-- SUPPLIED ENTRIES follows --

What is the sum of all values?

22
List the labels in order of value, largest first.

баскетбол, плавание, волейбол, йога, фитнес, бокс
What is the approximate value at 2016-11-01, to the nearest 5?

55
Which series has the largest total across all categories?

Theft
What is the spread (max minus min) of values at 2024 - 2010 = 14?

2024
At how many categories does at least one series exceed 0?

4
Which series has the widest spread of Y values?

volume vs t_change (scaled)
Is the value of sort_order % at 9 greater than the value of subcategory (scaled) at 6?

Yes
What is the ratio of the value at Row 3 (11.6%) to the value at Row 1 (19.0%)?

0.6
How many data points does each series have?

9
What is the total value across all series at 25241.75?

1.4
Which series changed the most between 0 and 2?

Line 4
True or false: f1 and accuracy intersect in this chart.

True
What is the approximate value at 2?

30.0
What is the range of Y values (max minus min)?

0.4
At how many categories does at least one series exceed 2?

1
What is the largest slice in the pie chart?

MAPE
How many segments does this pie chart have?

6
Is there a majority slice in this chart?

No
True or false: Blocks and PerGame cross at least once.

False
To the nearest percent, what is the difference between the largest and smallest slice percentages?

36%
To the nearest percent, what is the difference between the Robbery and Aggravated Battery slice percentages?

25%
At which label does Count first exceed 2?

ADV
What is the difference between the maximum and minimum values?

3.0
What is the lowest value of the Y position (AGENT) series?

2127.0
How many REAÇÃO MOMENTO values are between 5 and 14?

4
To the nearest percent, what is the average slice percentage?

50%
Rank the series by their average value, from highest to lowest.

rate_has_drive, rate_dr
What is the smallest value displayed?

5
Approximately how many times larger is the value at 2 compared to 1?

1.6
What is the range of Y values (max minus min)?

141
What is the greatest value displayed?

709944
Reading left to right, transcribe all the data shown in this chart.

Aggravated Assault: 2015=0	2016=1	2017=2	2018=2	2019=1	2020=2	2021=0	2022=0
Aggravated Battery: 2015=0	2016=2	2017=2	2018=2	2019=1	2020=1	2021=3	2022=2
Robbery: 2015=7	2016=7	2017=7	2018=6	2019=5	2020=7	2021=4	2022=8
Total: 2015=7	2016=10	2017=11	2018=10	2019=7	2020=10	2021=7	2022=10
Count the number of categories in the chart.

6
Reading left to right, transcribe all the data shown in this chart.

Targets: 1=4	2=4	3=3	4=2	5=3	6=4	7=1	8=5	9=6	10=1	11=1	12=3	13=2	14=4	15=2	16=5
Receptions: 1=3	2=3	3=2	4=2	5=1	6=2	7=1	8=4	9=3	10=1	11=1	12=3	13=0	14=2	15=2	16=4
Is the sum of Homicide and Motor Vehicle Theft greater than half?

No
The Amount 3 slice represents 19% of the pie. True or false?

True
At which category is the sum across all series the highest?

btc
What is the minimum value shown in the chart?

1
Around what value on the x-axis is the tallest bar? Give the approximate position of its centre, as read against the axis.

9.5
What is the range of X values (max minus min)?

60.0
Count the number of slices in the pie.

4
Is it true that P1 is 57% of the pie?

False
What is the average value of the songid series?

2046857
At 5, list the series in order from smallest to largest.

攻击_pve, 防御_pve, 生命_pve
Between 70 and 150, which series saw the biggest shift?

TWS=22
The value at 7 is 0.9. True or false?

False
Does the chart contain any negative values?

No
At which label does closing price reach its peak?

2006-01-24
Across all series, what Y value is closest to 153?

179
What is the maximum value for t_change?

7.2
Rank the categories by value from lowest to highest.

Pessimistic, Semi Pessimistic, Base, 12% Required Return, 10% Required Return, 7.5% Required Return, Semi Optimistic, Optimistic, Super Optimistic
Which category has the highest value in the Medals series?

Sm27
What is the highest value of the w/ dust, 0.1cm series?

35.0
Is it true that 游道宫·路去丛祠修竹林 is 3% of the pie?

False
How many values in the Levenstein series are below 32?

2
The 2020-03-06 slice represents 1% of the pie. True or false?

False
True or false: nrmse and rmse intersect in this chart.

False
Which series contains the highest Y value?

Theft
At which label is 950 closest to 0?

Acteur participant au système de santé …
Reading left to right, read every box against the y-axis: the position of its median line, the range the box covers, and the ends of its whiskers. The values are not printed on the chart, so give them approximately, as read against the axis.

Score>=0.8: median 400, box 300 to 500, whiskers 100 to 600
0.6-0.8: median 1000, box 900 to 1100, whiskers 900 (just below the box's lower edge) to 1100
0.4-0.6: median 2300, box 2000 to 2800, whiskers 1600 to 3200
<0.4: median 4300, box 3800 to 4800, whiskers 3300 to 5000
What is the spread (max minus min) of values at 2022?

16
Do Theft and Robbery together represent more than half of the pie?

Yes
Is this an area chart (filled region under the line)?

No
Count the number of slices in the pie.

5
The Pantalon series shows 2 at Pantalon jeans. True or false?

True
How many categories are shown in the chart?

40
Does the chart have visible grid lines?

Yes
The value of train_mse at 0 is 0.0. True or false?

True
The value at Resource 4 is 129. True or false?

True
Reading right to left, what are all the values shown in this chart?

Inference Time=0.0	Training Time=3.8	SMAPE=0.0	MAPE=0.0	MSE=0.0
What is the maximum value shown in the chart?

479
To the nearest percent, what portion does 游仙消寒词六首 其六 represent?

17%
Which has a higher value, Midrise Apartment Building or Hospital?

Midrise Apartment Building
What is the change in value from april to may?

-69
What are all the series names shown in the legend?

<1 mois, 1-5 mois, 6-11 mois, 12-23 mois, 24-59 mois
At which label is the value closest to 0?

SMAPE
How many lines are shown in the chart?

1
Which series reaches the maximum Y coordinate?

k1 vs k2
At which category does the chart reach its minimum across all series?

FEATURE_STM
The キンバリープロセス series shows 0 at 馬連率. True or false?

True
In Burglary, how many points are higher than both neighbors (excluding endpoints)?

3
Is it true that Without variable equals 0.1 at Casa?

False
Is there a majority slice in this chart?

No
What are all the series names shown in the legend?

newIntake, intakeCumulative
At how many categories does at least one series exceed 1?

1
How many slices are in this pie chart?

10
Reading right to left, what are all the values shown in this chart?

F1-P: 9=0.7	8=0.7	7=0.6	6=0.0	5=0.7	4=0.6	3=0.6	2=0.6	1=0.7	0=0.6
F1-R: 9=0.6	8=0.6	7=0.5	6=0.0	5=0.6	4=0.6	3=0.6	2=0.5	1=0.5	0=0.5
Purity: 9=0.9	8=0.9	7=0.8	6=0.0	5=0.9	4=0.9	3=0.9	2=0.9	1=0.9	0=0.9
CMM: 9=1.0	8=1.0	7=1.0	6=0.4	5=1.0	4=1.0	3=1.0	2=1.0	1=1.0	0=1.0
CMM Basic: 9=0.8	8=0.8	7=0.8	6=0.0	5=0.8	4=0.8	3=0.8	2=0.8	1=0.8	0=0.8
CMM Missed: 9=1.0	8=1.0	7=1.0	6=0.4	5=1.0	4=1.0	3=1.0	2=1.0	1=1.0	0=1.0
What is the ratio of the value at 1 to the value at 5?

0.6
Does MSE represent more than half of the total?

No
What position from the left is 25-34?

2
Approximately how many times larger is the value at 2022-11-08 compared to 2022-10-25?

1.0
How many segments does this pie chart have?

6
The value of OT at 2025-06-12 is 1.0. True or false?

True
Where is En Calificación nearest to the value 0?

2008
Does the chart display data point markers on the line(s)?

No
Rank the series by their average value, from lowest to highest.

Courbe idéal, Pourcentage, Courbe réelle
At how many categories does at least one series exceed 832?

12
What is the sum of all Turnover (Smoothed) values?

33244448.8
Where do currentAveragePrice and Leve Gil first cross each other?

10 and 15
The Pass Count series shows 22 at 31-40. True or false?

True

-- SUPPLIED ENTRIES concluded --

**TASK BRIEF:**
Can you copy every one of the records above word for word, leaving nothing out and changing nothing?

**WORKED SOLUTION:**
What is the sum of all values?

22
List the labels in order of value, largest first.

баскетбол, плавание, волейбол, йога, фитнес, бокс
What is the approximate value at 2016-11-01, to the nearest 5?

55
Which series has the largest total across all categories?

Theft
What is the spread (max minus min) of values at 2024 - 2010 = 14?

2024
At how many categories does at least one series exceed 0?

4
Which series has the widest spread of Y values?

volume vs t_change (scaled)
Is the value of sort_order % at 9 greater than the value of subcategory (scaled) at 6?

Yes
What is the ratio of the value at Row 3 (11.6%) to the value at Row 1 (19.0%)?

0.6
How many data points does each series have?

9
What is the total value across all series at 25241.75?

1.4
Which series changed the most between 0 and 2?

Line 4
True or false: f1 and accuracy intersect in this chart.

True
What is the approximate value at 2?

30.0
What is the range of Y values (max minus min)?

0.4
At how many categories does at least one series exceed 2?

1
What is the largest slice in the pie chart?

MAPE
How many segments does this pie chart have?

6
Is there a majority slice in this chart?

No
True or false: Blocks and PerGame cross at least once.

False
To the nearest percent, what is the difference between the largest and smallest slice percentages?

36%
To the nearest percent, what is the difference between the Robbery and Aggravated Battery slice percentages?

25%
At which label does Count first exceed 2?

ADV
What is the difference between the maximum and minimum values?

3.0
What is the lowest value of the Y position (AGENT) series?

2127.0
How many REAÇÃO MOMENTO values are between 5 and 14?

4
To the nearest percent, what is the average slice percentage?

50%
Rank the series by their average value, from highest to lowest.

rate_has_drive, rate_dr
What is the smallest value displayed?

5
Approximately how many times larger is the value at 2 compared to 1?

1.6
What is the range of Y values (max minus min)?

141
What is the greatest value displayed?

709944
Reading left to right, transcribe all the data shown in this chart.

Aggravated Assault: 2015=0	2016=1	2017=2	2018=2	2019=1	2020=2	2021=0	2022=0
Aggravated Battery: 2015=0	2016=2	2017=2	2018=2	2019=1	2020=1	2021=3	2022=2
Robbery: 2015=7	2016=7	2017=7	2018=6	2019=5	2020=7	2021=4	2022=8
Total: 2015=7	2016=10	2017=11	2018=10	2019=7	2020=10	2021=7	2022=10
Count the number of categories in the chart.

6
Reading left to right, transcribe all the data shown in this chart.

Targets: 1=4	2=4	3=3	4=2	5=3	6=4	7=1	8=5	9=6	10=1	11=1	12=3	13=2	14=4	15=2	16=5
Receptions: 1=3	2=3	3=2	4=2	5=1	6=2	7=1	8=4	9=3	10=1	11=1	12=3	13=0	14=2	15=2	16=4
Is the sum of Homicide and Motor Vehicle Theft greater than half?

No
The Amount 3 slice represents 19% of the pie. True or false?

True
At which category is the sum across all series the highest?

btc
What is the minimum value shown in the chart?

1
Around what value on the x-axis is the tallest bar? Give the approximate position of its centre, as read against the axis.

9.5
What is the range of X values (max minus min)?

60.0
Count the number of slices in the pie.

4
Is it true that P1 is 57% of the pie?

False
What is the average value of the songid series?

2046857
At 5, list the series in order from smallest to largest.

攻击_pve, 防御_pve, 生命_pve
Between 70 and 150, which series saw the biggest shift?

TWS=22
The value at 7 is 0.9. True or false?

False
Does the chart contain any negative values?

No
At which label does closing price reach its peak?

2006-01-24
Across all series, what Y value is closest to 153?

179
What is the maximum value for t_change?

7.2
Rank the categories by value from lowest to highest.

Pessimistic, Semi Pessimistic, Base, 12% Required Return, 10% Required Return, 7.5% Required Return, Semi Optimistic, Optimistic, Super Optimistic
Which category has the highest value in the Medals series?

Sm27
What is the highest value of the w/ dust, 0.1cm series?

35.0
Is it true that 游道宫·路去丛祠修竹林 is 3% of the pie?

False
How many values in the Levenstein series are below 32?

2
The 2020-03-06 slice represents 1% of the pie. True or false?

False
True or false: nrmse and rmse intersect in this chart.

False
Which series contains the highest Y value?

Theft
At which label is 950 closest to 0?

Acteur participant au système de santé …
Reading left to right, read every box against the y-axis: the position of its median line, the range the box covers, and the ends of its whiskers. The values are not printed on the chart, so give them approximately, as read against the axis.

Score>=0.8: median 400, box 300 to 500, whiskers 100 to 600
0.6-0.8: median 1000, box 900 to 1100, whiskers 900 (just below the box's lower edge) to 1100
0.4-0.6: median 2300, box 2000 to 2800, whiskers 1600 to 3200
<0.4: median 4300, box 3800 to 4800, whiskers 3300 to 5000
What is the spread (max minus min) of values at 2022?

16
Do Theft and Robbery together represent more than half of the pie?

Yes
Is this an area chart (filled region under the line)?

No
Count the number of slices in the pie.

5
The Pantalon series shows 2 at Pantalon jeans. True or false?

True
How many categories are shown in the chart?

40
Does the chart have visible grid lines?

Yes
The value of train_mse at 0 is 0.0. True or false?

True
The value at Resource 4 is 129. True or false?

True
Reading right to left, what are all the values shown in this chart?

Inference Time=0.0	Training Time=3.8	SMAPE=0.0	MAPE=0.0	MSE=0.0
What is the maximum value shown in the chart?

479
To the nearest percent, what portion does 游仙消寒词六首 其六 represent?

17%
Which has a higher value, Midrise Apartment Building or Hospital?

Midrise Apartment Building
What is the change in value from april to may?

-69
What are all the series names shown in the legend?

<1 mois, 1-5 mois, 6-11 mois, 12-23 mois, 24-59 mois
At which label is the value closest to 0?

SMAPE
How many lines are shown in the chart?

1
Which series reaches the maximum Y coordinate?

k1 vs k2
At which category does the chart reach its minimum across all series?

FEATURE_STM
The キンバリープロセス series shows 0 at 馬連率. True or false?

True
In Burglary, how many points are higher than both neighbors (excluding endpoints)?

3
Is it true that Without variable equals 0.1 at Casa?

False
Is there a majority slice in this chart?

No
What are all the series names shown in the legend?

newIntake, intakeCumulative
At how many categories does at least one series exceed 1?

1
How many slices are in this pie chart?

10
Reading right to left, what are all the values shown in this chart?

F1-P: 9=0.7	8=0.7	7=0.6	6=0.0	5=0.7	4=0.6	3=0.6	2=0.6	1=0.7	0=0.6
F1-R: 9=0.6	8=0.6	7=0.5	6=0.0	5=0.6	4=0.6	3=0.6	2=0.5	1=0.5	0=0.5
Purity: 9=0.9	8=0.9	7=0.8	6=0.0	5=0.9	4=0.9	3=0.9	2=0.9	1=0.9	0=0.9
CMM: 9=1.0	8=1.0	7=1.0	6=0.4	5=1.0	4=1.0	3=1.0	2=1.0	1=1.0	0=1.0
CMM Basic: 9=0.8	8=0.8	7=0.8	6=0.0	5=0.8	4=0.8	3=0.8	2=0.8	1=0.8	0=0.8
CMM Missed: 9=1.0	8=1.0	7=1.0	6=0.4	5=1.0	4=1.0	3=1.0	2=1.0	1=1.0	0=1.0
What is the ratio of the value at 1 to the value at 5?

0.6
Does MSE represent more than half of the total?

No
What position from the left is 25-34?

2
Approximately how many times larger is the value at 2022-11-08 compared to 2022-10-25?

1.0
How many segments does this pie chart have?

6
The value of OT at 2025-06-12 is 1.0. True or false?

True
Where is En Calificación nearest to the value 0?

2008
Does the chart display data point markers on the line(s)?

No
Rank the series by their average value, from lowest to highest.

Courbe idéal, Pourcentage, Courbe réelle
At how many categories does at least one series exceed 832?

12
What is the sum of all Turnover (Smoothed) values?

33244448.8
Where do currentAveragePrice and Leve Gil first cross each other?

10 and 15
The Pass Count series shows 22 at 31-40. True or false?

True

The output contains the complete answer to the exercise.